=== DIRECTIONS FOR THIS TASK ===
Would you transcribe each entry precisely as it stands, setting aside any images?

=== TASK INPUT ===
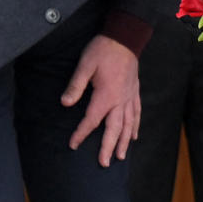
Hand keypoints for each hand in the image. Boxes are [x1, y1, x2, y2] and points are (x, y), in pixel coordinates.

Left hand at [61, 34, 140, 163]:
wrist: (125, 38)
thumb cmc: (103, 50)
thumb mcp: (85, 65)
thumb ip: (75, 86)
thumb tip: (65, 103)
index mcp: (106, 95)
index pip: (92, 120)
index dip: (82, 133)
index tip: (73, 145)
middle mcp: (120, 100)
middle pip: (114, 129)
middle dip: (108, 147)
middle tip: (104, 164)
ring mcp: (130, 97)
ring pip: (128, 125)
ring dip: (123, 142)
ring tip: (120, 157)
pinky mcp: (135, 92)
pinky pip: (137, 113)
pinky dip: (135, 127)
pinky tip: (133, 136)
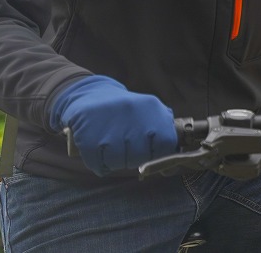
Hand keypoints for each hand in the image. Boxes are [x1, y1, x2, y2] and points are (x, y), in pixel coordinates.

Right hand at [49, 75, 176, 175]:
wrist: (90, 96)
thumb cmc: (125, 110)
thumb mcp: (149, 109)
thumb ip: (164, 127)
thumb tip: (171, 156)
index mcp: (151, 108)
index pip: (166, 143)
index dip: (159, 154)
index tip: (149, 153)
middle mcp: (132, 115)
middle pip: (140, 157)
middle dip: (134, 160)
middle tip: (127, 152)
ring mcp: (110, 127)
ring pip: (119, 163)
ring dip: (116, 163)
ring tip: (112, 151)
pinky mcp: (89, 137)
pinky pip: (98, 164)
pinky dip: (99, 165)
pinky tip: (100, 154)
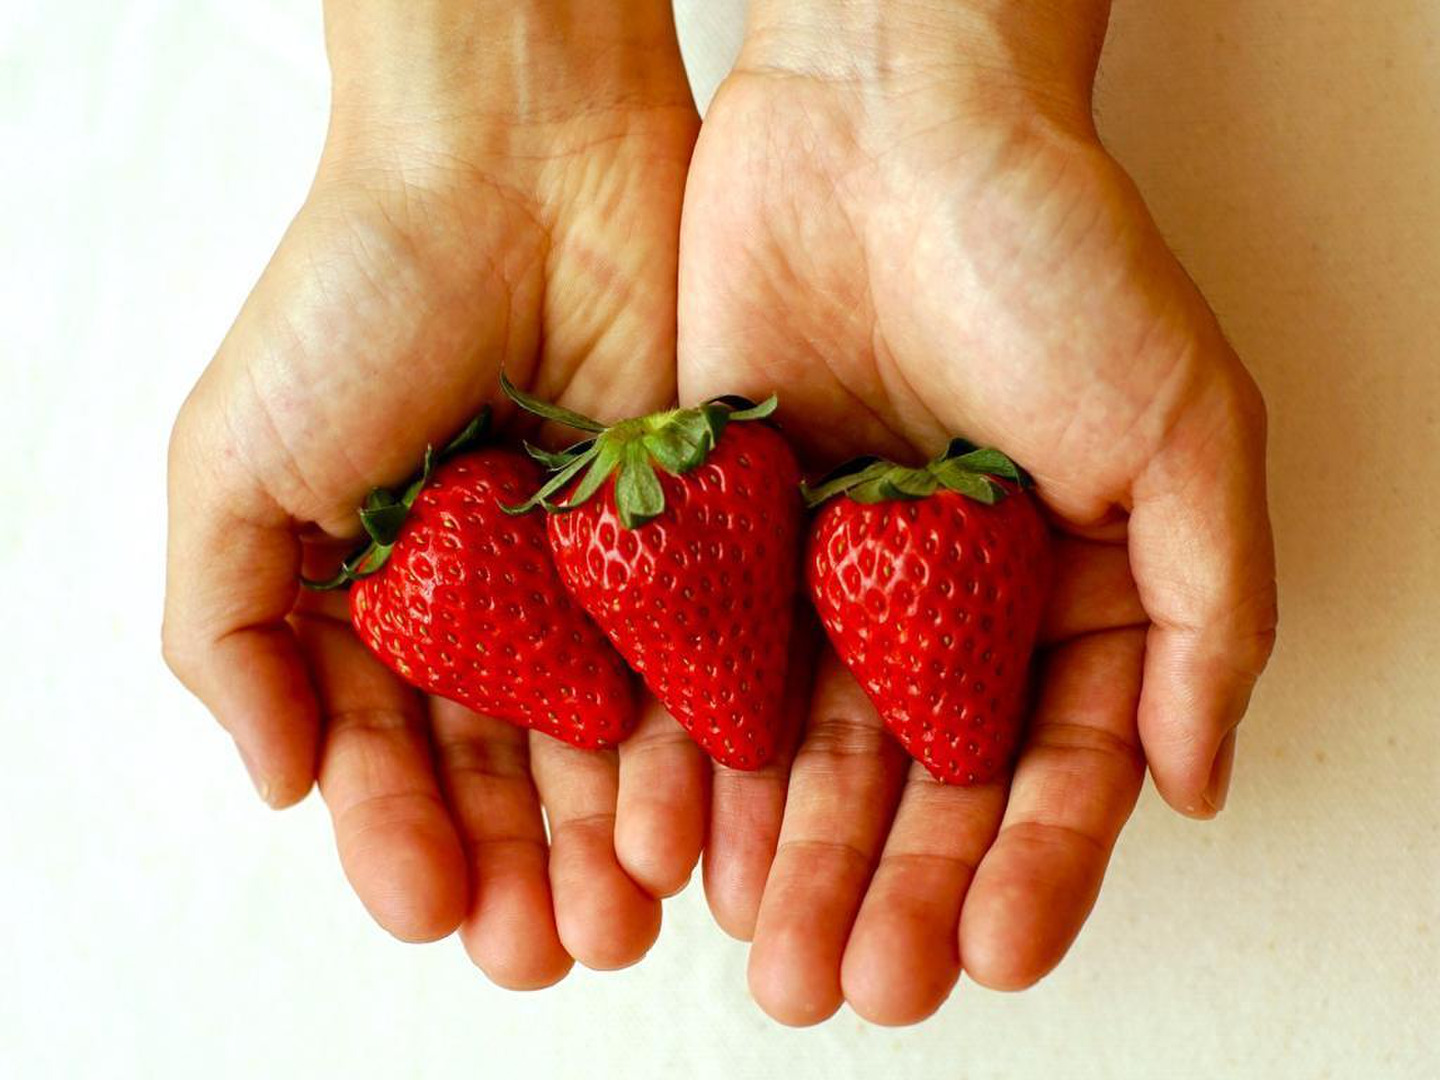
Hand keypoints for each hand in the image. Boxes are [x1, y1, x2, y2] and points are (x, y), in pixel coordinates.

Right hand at [163, 0, 701, 986]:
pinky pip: (697, 665)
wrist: (513, 161)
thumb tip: (270, 783)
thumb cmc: (356, 296)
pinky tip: (695, 827)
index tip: (430, 910)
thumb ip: (227, 627)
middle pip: (508, 770)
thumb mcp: (234, 463)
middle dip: (521, 867)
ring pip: (609, 741)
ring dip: (612, 839)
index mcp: (374, 598)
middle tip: (543, 953)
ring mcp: (594, 578)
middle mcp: (488, 605)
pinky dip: (694, 750)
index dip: (402, 839)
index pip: (386, 753)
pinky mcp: (695, 540)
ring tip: (626, 922)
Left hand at [677, 0, 1276, 1023]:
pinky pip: (699, 664)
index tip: (988, 955)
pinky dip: (688, 754)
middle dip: (883, 889)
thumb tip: (1201, 781)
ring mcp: (824, 573)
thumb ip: (1205, 608)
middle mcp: (940, 601)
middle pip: (913, 782)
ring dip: (781, 855)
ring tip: (762, 954)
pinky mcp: (720, 532)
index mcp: (1060, 591)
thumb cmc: (1052, 253)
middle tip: (845, 987)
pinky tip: (674, 840)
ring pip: (799, 746)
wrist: (887, 115)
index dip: (1029, 870)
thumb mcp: (1181, 427)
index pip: (1049, 765)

=== RESPONSE BOX ===
Hand keypoints for each hand in the image. Boxes are [x1, y1, x2, y2] and points are (x, y), in pixel coordinates.

Left hand at [61, 34, 140, 163]:
wrist: (125, 38)
thumb cmc: (103, 50)
thumb mcp: (85, 65)
thumb ip: (75, 86)
thumb tip: (65, 103)
index mcp: (106, 95)
index pip: (92, 120)
index dip: (82, 133)
index tip: (73, 145)
middle mcp: (120, 100)
middle pip: (114, 129)
middle dip: (108, 147)
middle tip: (104, 164)
ring mcp: (130, 97)
ring pip: (128, 125)
ring dip: (123, 142)
ring tip: (120, 157)
pinky mcp: (135, 92)
pinky pip: (137, 113)
pinky dip: (135, 127)
pinky tip: (133, 136)
Hand keypoints for each hand in the image. Boxes are [x1, y1, x2, y2] and points are (x, y), in pixel coordinates.

Right hand at [49, 75, 176, 175]:
wrist: (90, 96)
thumb cmc: (125, 110)
thumb mcp: (149, 109)
thumb ip: (164, 127)
thumb tip: (171, 156)
index mcp: (151, 108)
index pip: (166, 143)
index dip: (159, 154)
index tip: (149, 153)
middle mcp: (132, 115)
middle pip: (140, 157)
middle dip: (134, 160)
middle tip: (127, 152)
ring mcp: (110, 127)
ring pip: (119, 163)
ring dip: (116, 163)
ring tip: (112, 151)
pinky mcp: (89, 137)
pinky pip: (98, 164)
pinky dip: (99, 165)
pinky tip: (100, 154)
Hand keypoints for each hand in the image. Boxes are [x1, y1, x2, y2] and points are (x, y), in pixel coordinates.

Right hand at [163, 0, 701, 986]:
pinky pip: (697, 665)
wrist: (513, 161)
thumb tip: (270, 783)
thumb cmc: (356, 296)
pinky tip: (695, 827)
index tip: (430, 910)
thumb ip: (227, 627)
middle pip: (508, 770)
thumb mcp: (234, 463)
middle dip: (521, 867)
ring pip: (609, 741)
ring dip: (612, 839)
index mcp: (374, 598)
middle tip: (543, 953)
ring mcp: (594, 578)
middle mcp: (488, 605)
pinky dip: (694, 750)
index dip: (402, 839)
index pip: (386, 753)
pinky mcp: (695, 540)
ring tip: (626, 922)
Left hand at [677, 0, 1276, 1023]:
pinky pip: (699, 664)
index tip: (988, 955)
pinky dip: (688, 754)
middle dip: (883, 889)
thumb tip: (1201, 781)
ring mcp: (824, 573)
thumb ip: (1205, 608)
middle mcp: (940, 601)
middle pip: (913, 782)
ring dip: (781, 855)
ring tip: (762, 954)
pinky mcp: (720, 532)
index mcp: (1060, 591)
thumb cmc: (1052, 253)
middle tip: (845, 987)
pinky tip: (674, 840)
ring pip: (799, 746)
wrist: (887, 115)
index dip: (1029, 870)
thumb mcp: (1181, 427)
index pip: (1049, 765)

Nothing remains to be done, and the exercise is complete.